- Source document:
1. Design `instance_id` database partitioning for sessions, recalls, and content.
2. Add `/ws/nodes/{node_id}` endpoint to central server for node registration and task streaming.
3. Define node-to-central auth mechanism (API key or mTLS).
4. Build minimal headless node package (Dockerfile + `.env` template).
5. Implement remote tool routing in `ToolRegistry` or as proxy tools.
6. Add node heartbeat and offline detection to `AgentSessionOrchestrator`.

- Exercise directions:
In the numbered plan above, what two options are given for the node-to-central auth mechanism?

- Dataset records:
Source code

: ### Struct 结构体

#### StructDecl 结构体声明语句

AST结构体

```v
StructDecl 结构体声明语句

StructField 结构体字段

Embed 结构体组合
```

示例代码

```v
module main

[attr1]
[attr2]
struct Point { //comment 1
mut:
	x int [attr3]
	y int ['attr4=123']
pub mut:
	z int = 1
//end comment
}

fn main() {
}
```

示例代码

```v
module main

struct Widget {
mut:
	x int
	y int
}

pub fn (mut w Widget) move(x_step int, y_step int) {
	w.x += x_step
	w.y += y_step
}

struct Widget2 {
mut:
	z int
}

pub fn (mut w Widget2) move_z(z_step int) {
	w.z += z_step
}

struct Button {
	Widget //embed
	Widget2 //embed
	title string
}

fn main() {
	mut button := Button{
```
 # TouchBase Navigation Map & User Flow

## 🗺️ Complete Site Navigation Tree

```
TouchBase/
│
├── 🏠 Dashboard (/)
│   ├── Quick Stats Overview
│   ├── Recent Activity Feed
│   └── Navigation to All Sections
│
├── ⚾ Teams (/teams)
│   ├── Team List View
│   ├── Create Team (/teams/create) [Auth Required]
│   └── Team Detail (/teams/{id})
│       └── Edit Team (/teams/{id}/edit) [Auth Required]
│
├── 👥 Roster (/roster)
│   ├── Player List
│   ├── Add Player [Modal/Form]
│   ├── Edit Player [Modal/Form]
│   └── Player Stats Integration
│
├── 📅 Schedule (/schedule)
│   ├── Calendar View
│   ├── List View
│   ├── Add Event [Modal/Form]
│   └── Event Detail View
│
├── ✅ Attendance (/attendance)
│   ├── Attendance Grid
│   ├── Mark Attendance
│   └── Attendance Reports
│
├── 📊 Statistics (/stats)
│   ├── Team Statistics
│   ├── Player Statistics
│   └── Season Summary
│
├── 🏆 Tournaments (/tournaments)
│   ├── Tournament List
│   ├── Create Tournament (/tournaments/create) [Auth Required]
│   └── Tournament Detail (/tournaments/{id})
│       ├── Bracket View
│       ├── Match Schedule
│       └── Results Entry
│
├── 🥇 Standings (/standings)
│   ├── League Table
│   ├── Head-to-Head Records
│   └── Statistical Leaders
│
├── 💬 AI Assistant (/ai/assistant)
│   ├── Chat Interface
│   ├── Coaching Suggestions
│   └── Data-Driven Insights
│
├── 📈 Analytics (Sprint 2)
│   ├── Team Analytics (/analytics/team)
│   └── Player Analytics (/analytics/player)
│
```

- Response area:
An API key or mTLS.